Head of Estates & Farm Agency
The growing role of non-farmers in the farmland market has been one of the notable trends of the past three years.
Lifestyle buyers and private investors, including those with roll-over money from selling other business assets, have been securing an increasing proportion of land put up for sale.
Recent analysis of Strutt & Parker’s Farmland Database shows that since 2013 an average of 43% of farm sales were to non-farmer buyers, with these transactions accounting for 55% of the land marketed.
In contrast, farmers accounted for just half of all land transactions - the lowest proportion in our records.
Lifestyle buyers and investors are active in all regions of England – but it is clear that some areas are more popular than others.
Non-farmer buyers are particularly strong in the south east, where, over the past five years, they have been involved in nearly two-thirds of all farm sales and bought 71% of the acres.
Analysis shows that non-farmer buyers have paid an average of £700/acre more for English farmland over the past five years.
The average price paid by non-farmer buyers was £10,200/acre compared with £9,500/acre by farmers.
This is because a fifth of the arable land bought by lifestyle buyers and private investors sold for more than £12,000/acre, compared with 13% for farmers.
Similarly, 40% of the pasture land they bought cost more than £8,000/acre, compared with 27% for farmers.
Conversely, farmers in England have bought more land than non-farmers at the £8,000/acre mark – 23% compared with 15%.
Of course, the headline announcement – that non-farmer buyers pay more for land – needs to be put in context.
Non-farmers do tend to be active in the higher priced areas of the country, like the south east and west of London.
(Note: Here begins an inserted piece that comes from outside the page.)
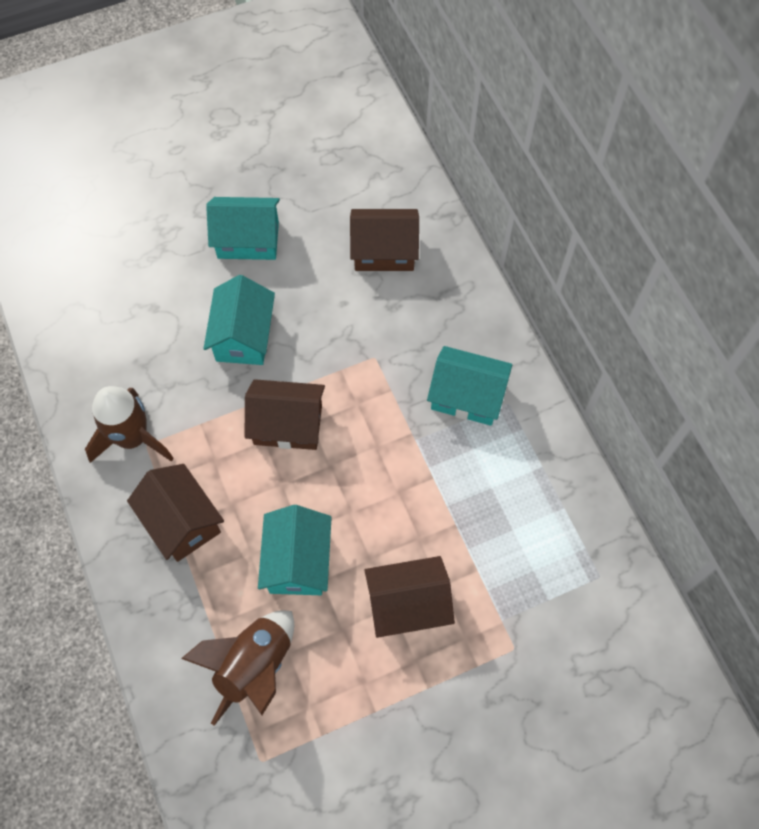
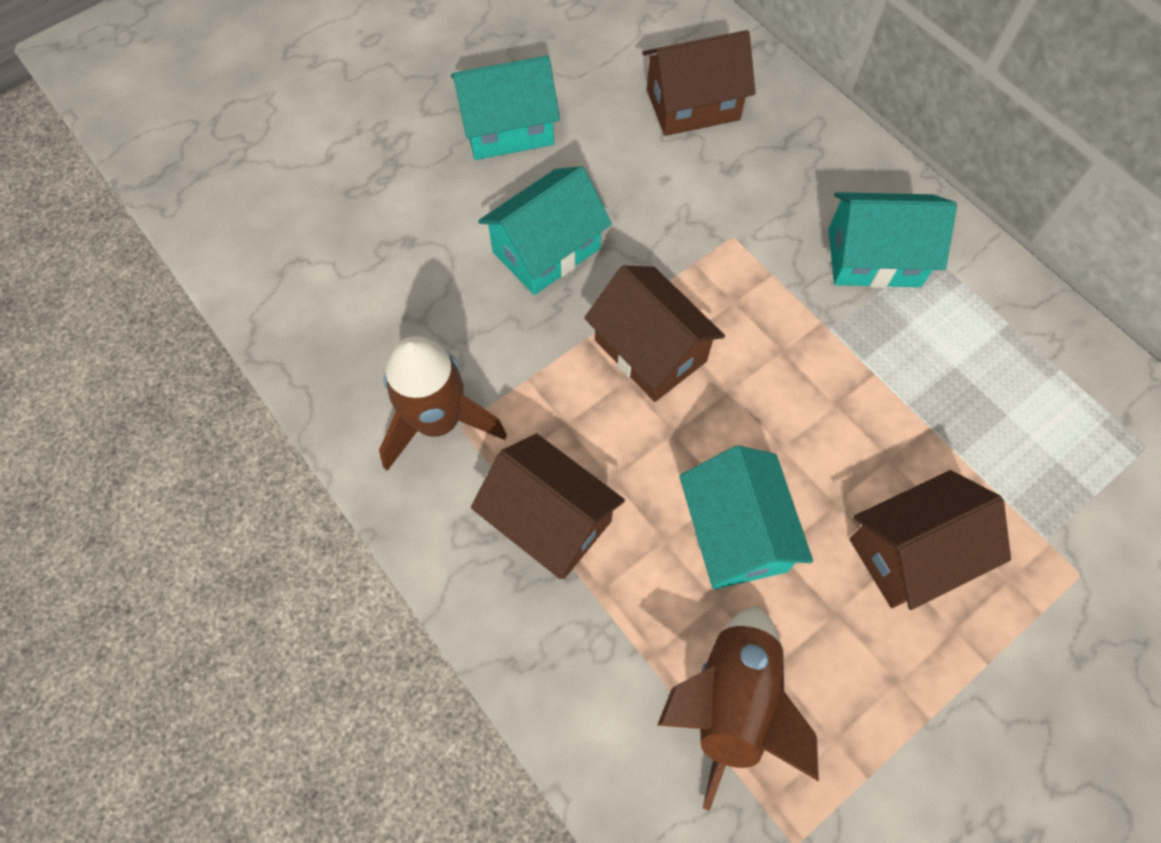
camera: 15 degrees left, 0 degrees up
turquoise house [203,275,275,365] -> turquoise house turned 60 degrees clockwise [478,166,612,295]
brown house [245,379,325,450] -> brown house turned 60 degrees clockwise [584,265,725,402]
Within a region, they also tend to buy in the more attractive locations.
In addition, they often pay a premium for the land due its ‘marriage value’ with the house that accompanies it.
This means they attach an additional value to the land as the setting for the property or because it will offer them privacy and security.
Over the past 12 months, the UK has faced a time of unprecedented political and economic uncertainty.
However, the data clearly demonstrates that outside investors continue to view farms as safe assets in which to store wealth, as well as being highly-prized as a place to live.